The test dataset I created there is a repository containing all german laws, about 110.000 paragraphs:

I used a document format that makes it possible to easily read in the data into a Solr index using a solr-standard bulk index import format (see repository for instructions). I also made the schema of the json files similar to the YaCy index format. With some small changes in the YaCy code it is possible to directly import these files into a local YaCy instance.

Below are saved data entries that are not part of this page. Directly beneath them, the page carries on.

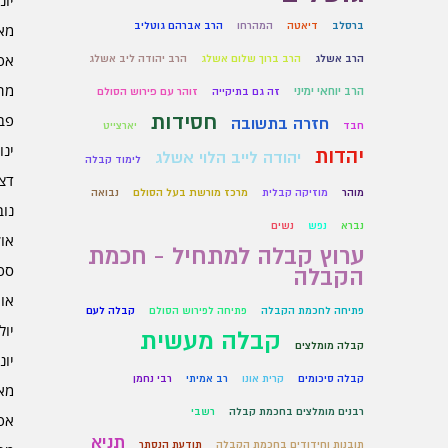
יוני 6
ברסלב
דיאטה
המהרחו
הרב אברהם גוטליב
מאי 6
אפרי
הרב אשלג
הרב ברוך שלום אשלג
הרב יהודה ליב אשלג
מרץ 
הרב יוחאי ימיני
זה גם בתיקייה
זוהר עם פירוש הסולם
חסידות
פברו
חזרה בתשובה
חבד
יארצייט
ינוא
יהדות
יהודה לייב הלוי אשלג
לימוד קבלה
דצמב
מוהר
מוזיקה קבלית
מרכז מורשת בעל הסולם
נבואה
נובמ
נברא
נפש
נשים
אוקט
ערוץ קבלה למתחיל - חכמת
ספט
הקבלה
אוגו
פתיחה לחכמת הקבלה
פתיחה לפירוש הסולם
קבלה לעם
יולי 5
קבלה מעשית
קבלה מומלצים
יוני 5
קבלה סיכומים
קרית אונו
רב אמיתי
רבי נחמן
מאי 5
רבנים מומלצים בחכמת קבלה
רשבי
אפרי
תניא
תובנות וחידודים בחכמת הקבלה
תודעת הנסתר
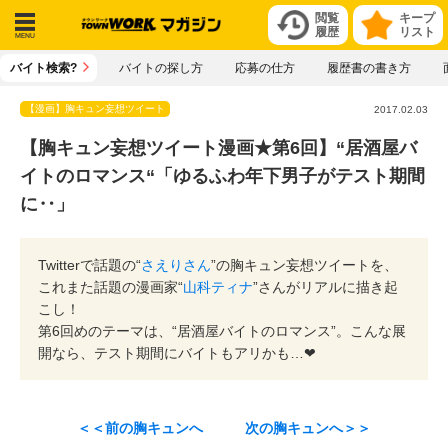
閲覧
キープ
履歴
リスト
メニ
バイト検索?
バイトの探し方
応募の仕方
履歴書の書き方
ュー
【漫画】胸キュン妄想ツイート
2017.02.03
【胸キュン妄想ツイート漫画★第6回】“居酒屋バ
イトのロマンス“「ゆるふわ年下男子がテスト期間
に‥」
Twitterで話題の“
さえりさん
”の胸キュン妄想ツイートを、
これまた話題の漫画家“
山科ティナ
”さんがリアルに描き起
こし！
第6回めのテーマは、“居酒屋バイトのロマンス”。こんな展
開なら、テスト期間にバイトもアリかも…❤
＜＜前の胸キュンへ
次の胸キュンへ＞＞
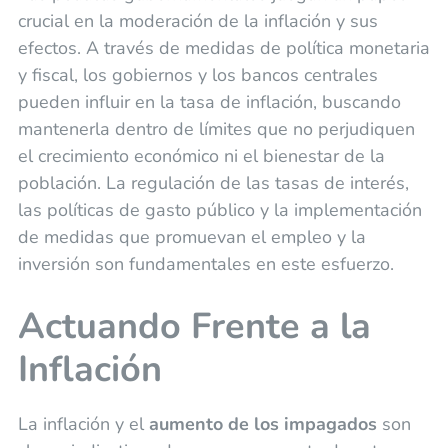
crucial en la moderación de la inflación y sus
efectos. A través de medidas de política monetaria
y fiscal, los gobiernos y los bancos centrales
pueden influir en la tasa de inflación, buscando
mantenerla dentro de límites que no perjudiquen
el crecimiento económico ni el bienestar de la
población. La regulación de las tasas de interés,
las políticas de gasto público y la implementación
de medidas que promuevan el empleo y la
inversión son fundamentales en este esfuerzo.
Actuando Frente a la
Inflación
La inflación y el
aumento de los impagados
son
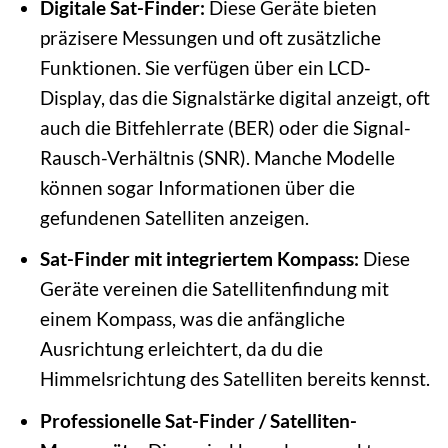
Digitale Sat-Finder:
Diese Geräte bieten
präzisere Messungen und oft zusätzliche
Funktionen. Sie verfügen über ein LCD-
Display, das die Signalstärke digital anzeigt, oft
auch die Bitfehlerrate (BER) oder die Signal-
Rausch-Verhältnis (SNR). Manche Modelle
können sogar Informationen über die
gefundenen Satelliten anzeigen.
Sat-Finder mit integriertem Kompass:
Diese
Geräte vereinen die Satellitenfindung mit
einem Kompass, was die anfängliche
Ausrichtung erleichtert, da du die
Himmelsrichtung des Satelliten bereits kennst.
Professionelle Sat-Finder / Satelliten-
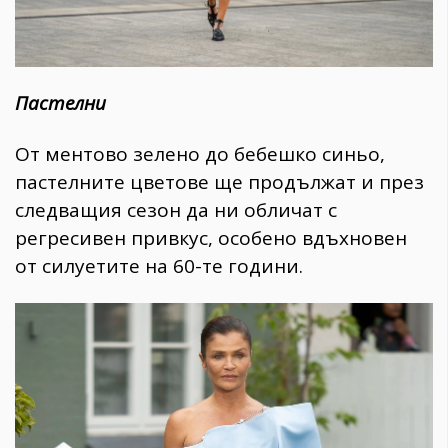
Пастелни
От ментово зелено до бебешко синьо,
пастелните цветове ще продължат и през
следващия сезон да ни обличат с
регресивен привкус, особено вдъхновен
от силуетите на 60-те години.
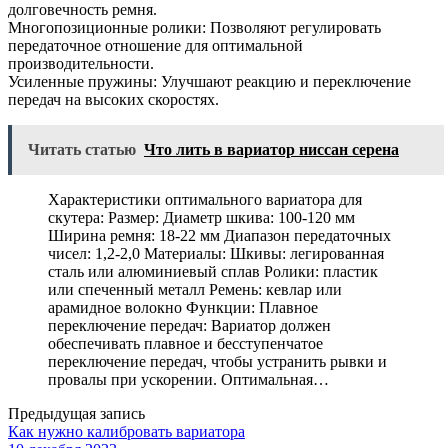
долговечность ремня.
Многопозиционные ролики: Позволяют регулировать
передаточное отношение для оптимальной
производительности.
Усиленные пружины: Улучшают реакцию и переключение
передач на высоких скоростях.
Читать статью
Что лить в вариатор ниссан серена
Характеристики оптимального вариатора для
скутера: Размер: Диаметр шкива: 100-120 мм
Ширина ремня: 18-22 мм Диапазон передаточных
чисел: 1,2-2,0 Материалы: Шкивы: легированная
сталь или алюминиевый сплав Ролики: пластик
или спеченный металл Ремень: кевлар или
арамидное волокно Функции: Плавное
переключение передач: Вариатор должен
обеспечивать плавное и бесступенчатое
переключение передач, чтобы устранить рывки и
провалы при ускорении. Оптимальная…
Предыдущая запись
Как нужно калибровать вариатора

To import the files in YaCy, you can copy a link to one of the jsonl files (like
https://huggingface.co/datasets/orbiter/bundestag_gesetze_index_bulk_20240507/resolve/main/bundestag_gesetze_index_bulk_1_of_4.jsonl?download=true
and paste it into the “JSON List Index Dump File Import” servlet in YaCy at /IndexImportJsonList_p.html. Put the link into the “URL” input field and click “Import JsonList File”. Be patient, your peer then download the >50MB file from huggingface and starts an import process. Do so with all four files.

This is only possible with the latest YaCy version from https://release.yacy.net/ because the importer has small changes to enable the jsonl format.

While this is only a first test we ca build upon it and find out how to smoothen the process.